◆ **Trecho fornecido**:
Todavia, na mesma perspectiva, partindo do princípio de que os papéis sociais que desempenhamos geram expectativas da sociedade, os mesmos podem ser reescritos através dos discursos. Turner (1988 apud ICLE; PEREIRA,

2010, p.150), destaca que é necessário “compreender a performance como um modo de redefinição da reinterpretação de regras e relações sejam elas quais forem”.

Exemplo disso são as expressões “surdinho” ou “mudinho”, ambas referindo- se a crianças surdas, o que poderia ser apenas uma característica, a falta da audição, acaba por reforçar pejorativamente a identidade surda, que passa a ser encarada como faltante e coitada. Porém, se a denominação de surdo, ou sujeito surdo for associada à condição linguística e cultural, outra representação será possível.

Acerca da linguagem, Silva (2000) faz referência a Derrida, segundo o qual, quando utilizamos a linguagem para citar, recortar e reescrever sentenças possibilitamos outras e variadas interpretações, pois ela permite que novos entendimentos sejam possíveis.

Conforme os autores Silva (2000) e Butler (2003) a grande possibilidade está em questionar e interromper as citações e instaurar novas identidades para minorias, tais como as pessoas com deficiência.

Quanto à representação da identidade dos que são considerados “desvio da normalidade” e a marca que carregam, os referidos autores conduzem a reflexões sobre uma sociedade em que as relações de poder permanecem e são inevitáveis, pois ocorre em todos os espaços, mas estas poderão existir sem o viés da superioridade e inferioridade.

É sob essa ótica que quero discutir as ações e situações atribuídas às pessoas com deficiência, em especial no ambiente escolar, que deveria, a priori, ser espaço de discussão e reflexão sobre os direitos e a igualdade entre as pessoas.

◆ **Material fornecido**:
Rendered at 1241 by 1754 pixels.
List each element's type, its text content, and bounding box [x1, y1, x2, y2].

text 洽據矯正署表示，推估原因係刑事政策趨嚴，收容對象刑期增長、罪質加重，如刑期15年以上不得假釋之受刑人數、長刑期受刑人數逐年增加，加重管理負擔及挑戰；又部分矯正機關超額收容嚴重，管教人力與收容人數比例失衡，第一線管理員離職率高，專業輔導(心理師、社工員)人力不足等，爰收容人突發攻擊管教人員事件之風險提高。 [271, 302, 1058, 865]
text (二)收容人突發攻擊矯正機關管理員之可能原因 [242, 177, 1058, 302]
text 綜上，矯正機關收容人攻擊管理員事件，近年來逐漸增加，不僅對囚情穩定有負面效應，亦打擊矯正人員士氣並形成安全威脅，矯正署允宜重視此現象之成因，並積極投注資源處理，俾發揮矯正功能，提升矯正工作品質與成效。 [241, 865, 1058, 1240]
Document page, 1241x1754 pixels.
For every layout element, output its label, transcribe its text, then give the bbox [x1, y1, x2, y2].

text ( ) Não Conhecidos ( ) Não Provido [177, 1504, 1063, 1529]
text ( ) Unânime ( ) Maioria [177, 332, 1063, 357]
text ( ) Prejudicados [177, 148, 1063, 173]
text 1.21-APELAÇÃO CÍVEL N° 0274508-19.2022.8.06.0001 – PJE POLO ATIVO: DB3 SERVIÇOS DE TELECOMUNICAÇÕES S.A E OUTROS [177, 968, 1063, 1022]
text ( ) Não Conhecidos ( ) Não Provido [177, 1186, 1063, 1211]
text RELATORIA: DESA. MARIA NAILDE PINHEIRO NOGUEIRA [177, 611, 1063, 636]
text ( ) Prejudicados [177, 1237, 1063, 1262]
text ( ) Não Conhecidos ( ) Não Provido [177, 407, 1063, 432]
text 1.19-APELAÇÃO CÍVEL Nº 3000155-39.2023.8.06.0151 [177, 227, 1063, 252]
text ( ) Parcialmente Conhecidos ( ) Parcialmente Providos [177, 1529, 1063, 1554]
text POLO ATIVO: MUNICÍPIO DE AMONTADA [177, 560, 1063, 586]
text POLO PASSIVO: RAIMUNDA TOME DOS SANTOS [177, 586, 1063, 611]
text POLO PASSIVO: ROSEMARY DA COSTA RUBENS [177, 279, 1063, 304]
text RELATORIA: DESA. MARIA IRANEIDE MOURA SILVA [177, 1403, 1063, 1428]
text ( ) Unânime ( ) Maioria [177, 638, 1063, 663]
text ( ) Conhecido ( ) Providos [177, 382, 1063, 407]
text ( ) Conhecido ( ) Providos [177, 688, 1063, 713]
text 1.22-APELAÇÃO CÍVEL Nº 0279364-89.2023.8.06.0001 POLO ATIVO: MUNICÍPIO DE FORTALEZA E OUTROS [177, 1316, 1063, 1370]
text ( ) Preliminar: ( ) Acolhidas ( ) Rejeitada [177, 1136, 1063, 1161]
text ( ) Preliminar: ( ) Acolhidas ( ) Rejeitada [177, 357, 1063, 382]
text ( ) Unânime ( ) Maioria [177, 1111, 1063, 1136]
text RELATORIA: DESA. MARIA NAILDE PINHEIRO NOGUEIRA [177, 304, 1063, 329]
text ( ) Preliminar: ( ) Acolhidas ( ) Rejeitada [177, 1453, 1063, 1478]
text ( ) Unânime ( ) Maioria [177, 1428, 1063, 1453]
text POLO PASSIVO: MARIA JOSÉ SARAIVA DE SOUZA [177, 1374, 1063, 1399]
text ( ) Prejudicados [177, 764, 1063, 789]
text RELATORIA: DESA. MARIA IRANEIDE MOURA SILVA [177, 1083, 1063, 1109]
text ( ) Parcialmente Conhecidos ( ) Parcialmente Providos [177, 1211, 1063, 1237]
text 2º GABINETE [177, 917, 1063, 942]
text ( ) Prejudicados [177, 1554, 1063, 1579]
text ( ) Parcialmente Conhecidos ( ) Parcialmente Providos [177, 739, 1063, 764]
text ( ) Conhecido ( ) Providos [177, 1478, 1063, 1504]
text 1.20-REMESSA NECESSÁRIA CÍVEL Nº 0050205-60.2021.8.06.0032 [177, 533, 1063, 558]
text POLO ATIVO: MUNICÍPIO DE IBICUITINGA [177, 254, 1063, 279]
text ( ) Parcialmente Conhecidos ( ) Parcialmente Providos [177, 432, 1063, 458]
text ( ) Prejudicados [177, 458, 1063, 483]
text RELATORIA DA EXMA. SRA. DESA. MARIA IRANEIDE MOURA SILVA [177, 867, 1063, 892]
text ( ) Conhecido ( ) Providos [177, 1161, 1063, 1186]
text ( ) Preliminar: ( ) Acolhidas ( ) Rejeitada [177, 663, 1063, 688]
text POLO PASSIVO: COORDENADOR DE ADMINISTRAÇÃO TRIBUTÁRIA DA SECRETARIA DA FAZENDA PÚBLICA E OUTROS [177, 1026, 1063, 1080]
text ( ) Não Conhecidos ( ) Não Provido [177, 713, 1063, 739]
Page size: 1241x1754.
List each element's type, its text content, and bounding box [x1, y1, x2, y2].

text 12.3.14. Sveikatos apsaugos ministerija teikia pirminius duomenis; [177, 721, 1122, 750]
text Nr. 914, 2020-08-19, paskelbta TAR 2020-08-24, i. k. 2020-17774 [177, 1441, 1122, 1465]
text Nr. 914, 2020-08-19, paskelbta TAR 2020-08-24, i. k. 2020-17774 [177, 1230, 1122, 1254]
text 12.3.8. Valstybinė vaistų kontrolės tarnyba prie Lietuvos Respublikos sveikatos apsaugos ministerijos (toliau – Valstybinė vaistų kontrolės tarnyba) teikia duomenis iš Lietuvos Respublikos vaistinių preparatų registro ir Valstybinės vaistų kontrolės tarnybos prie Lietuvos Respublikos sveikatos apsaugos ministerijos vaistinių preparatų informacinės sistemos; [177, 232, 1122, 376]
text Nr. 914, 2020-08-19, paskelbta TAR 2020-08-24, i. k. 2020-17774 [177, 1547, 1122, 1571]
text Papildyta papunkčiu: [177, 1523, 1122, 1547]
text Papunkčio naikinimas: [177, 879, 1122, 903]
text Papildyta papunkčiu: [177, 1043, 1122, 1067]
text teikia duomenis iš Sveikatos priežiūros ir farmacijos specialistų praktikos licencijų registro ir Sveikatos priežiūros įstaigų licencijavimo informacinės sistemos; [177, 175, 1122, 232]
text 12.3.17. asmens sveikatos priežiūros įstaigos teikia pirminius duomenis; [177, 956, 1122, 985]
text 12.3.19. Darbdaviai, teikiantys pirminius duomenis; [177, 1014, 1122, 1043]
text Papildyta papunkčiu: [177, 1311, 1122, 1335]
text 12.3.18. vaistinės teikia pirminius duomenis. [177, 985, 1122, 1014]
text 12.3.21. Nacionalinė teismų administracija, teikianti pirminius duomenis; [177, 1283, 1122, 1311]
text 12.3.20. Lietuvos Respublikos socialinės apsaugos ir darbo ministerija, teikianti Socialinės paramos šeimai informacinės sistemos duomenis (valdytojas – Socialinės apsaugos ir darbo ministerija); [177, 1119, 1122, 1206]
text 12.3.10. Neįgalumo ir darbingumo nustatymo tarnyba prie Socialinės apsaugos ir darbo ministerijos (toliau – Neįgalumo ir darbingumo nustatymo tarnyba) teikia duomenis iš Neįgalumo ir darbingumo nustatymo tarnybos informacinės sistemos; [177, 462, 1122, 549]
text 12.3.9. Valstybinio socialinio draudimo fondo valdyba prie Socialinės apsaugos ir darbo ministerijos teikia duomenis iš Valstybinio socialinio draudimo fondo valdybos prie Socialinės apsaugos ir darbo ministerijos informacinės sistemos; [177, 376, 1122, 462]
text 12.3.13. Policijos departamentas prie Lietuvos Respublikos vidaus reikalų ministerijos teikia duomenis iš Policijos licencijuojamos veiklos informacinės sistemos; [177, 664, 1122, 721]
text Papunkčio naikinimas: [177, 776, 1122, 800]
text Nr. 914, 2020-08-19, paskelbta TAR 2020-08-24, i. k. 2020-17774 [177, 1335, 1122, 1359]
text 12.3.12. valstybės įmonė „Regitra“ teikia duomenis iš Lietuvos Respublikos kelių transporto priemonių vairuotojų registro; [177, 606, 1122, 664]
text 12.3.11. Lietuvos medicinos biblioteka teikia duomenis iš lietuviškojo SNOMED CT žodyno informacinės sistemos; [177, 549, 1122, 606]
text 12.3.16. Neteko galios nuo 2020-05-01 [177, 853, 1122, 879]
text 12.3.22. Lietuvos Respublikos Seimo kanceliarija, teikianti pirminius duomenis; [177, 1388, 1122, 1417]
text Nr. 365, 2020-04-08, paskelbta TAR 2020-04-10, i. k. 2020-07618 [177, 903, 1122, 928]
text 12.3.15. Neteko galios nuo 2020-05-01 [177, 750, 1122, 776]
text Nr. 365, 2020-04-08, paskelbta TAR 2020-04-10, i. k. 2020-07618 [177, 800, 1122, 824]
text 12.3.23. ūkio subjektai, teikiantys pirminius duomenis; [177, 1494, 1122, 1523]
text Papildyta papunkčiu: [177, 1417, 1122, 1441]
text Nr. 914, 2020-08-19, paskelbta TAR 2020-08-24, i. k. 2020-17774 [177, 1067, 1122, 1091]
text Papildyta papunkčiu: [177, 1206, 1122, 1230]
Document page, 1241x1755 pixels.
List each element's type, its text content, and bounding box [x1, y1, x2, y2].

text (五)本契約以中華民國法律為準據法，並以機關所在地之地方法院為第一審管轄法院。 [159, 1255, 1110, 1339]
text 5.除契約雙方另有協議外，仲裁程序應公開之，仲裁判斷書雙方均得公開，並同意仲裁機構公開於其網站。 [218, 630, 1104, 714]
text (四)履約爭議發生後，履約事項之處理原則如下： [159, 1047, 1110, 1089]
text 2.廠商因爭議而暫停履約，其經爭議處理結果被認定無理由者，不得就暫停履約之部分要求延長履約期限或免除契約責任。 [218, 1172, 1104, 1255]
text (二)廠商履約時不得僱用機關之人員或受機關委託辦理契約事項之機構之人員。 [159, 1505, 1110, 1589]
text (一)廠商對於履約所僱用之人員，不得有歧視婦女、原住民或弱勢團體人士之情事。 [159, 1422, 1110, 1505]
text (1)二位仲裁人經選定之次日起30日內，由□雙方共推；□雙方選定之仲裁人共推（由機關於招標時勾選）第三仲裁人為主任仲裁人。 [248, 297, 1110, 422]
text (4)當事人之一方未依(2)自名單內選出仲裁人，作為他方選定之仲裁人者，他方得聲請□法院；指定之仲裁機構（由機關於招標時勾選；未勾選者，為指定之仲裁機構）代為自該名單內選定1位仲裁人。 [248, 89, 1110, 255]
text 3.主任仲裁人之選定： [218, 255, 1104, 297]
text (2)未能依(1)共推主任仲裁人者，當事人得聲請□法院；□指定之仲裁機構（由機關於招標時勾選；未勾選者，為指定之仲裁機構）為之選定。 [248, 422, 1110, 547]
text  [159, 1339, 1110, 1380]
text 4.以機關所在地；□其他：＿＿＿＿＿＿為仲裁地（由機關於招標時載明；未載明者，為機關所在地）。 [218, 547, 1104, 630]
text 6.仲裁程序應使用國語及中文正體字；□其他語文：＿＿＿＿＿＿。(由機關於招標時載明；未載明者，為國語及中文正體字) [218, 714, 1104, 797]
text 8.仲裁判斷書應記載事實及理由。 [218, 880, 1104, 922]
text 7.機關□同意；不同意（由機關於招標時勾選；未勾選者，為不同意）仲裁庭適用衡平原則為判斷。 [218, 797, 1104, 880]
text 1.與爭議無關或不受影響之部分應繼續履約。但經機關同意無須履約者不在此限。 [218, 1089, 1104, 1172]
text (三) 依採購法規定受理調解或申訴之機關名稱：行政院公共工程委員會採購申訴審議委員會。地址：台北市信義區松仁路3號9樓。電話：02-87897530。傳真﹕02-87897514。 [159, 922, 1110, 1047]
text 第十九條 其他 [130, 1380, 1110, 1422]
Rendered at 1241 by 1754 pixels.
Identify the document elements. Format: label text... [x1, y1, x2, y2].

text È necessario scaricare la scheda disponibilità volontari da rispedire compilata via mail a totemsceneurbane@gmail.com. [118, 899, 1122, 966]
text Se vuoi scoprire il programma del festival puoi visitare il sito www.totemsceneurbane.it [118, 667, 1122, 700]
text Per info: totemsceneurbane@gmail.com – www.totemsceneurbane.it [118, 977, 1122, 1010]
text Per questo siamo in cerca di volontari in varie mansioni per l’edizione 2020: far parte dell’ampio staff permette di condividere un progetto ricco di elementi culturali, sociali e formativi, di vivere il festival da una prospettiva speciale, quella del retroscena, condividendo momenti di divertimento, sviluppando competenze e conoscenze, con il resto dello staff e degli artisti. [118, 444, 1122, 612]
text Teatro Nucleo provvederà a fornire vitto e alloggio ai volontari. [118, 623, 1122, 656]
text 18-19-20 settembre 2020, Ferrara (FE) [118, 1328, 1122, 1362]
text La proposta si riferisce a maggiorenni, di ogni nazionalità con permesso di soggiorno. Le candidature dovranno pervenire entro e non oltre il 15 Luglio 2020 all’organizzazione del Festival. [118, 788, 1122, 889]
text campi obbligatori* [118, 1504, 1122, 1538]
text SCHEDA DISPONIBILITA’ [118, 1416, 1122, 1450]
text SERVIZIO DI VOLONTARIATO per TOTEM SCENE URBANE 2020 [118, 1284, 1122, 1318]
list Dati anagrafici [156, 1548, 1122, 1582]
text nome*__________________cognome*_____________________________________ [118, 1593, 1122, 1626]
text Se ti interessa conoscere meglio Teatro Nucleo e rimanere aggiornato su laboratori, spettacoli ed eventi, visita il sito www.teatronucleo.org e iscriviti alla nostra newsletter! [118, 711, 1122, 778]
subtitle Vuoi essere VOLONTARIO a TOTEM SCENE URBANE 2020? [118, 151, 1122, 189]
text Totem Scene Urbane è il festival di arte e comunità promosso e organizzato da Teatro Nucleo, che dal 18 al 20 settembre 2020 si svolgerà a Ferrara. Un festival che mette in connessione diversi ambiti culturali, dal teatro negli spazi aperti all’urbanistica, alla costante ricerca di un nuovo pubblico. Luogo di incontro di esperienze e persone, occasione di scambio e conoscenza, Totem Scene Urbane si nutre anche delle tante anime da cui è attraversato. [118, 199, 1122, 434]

◆ **Tarefas a realizar**:
A. Transcreva literalmente a parte do trecho sobre identidade e deficiência que vai de "É sob essa ótica" a "entre as pessoas.", inclusive.
B. Responda às perguntas abaixo com base no trecho sobre identidade e deficiência.
(i) Quais expressões o texto dá como exemplo para se referir a crianças surdas?
(ii) A quem Silva (2000) faz referência acerca da linguagem?
(iii) Em que ambiente, em especial, o texto pretende discutir as ações e situações atribuídas às pessoas com deficiência?
C. Diga se cada afirmação abaixo está de acordo com o trecho sobre identidade e deficiência. Responda sim ou não e cite as palavras do texto que decidem a questão.
(i) As relações de poder deixam de existir na sociedade descrita pelos autores.
(ii) Para Silva (2000) e Butler (2003), a grande possibilidade está em questionar e interromper as citações.
(iii) O ambiente escolar deveria ser espaço de discussão sobre os direitos e a igualdade entre as pessoas.

◆ **Soluções das tarefas**:
A.
É sob essa ótica que quero discutir as ações e situações atribuídas às pessoas com deficiência, em especial no ambiente escolar, que deveria, a priori, ser espaço de discussão e reflexão sobre os direitos e a igualdade entre as pessoas.

B.
(i) "Surdinho" ou "mudinho".
(ii) A Derrida.
(iii) No ambiente escolar.

C.
(i) Não: "as relações de poder permanecem e são inevitáveis".
(ii) Sim: "a grande possibilidade está em questionar e interromper as citações".
(iii) Sim: "deveria, a priori, ser espaço de discussão e reflexão sobre os direitos e a igualdade entre as pessoas".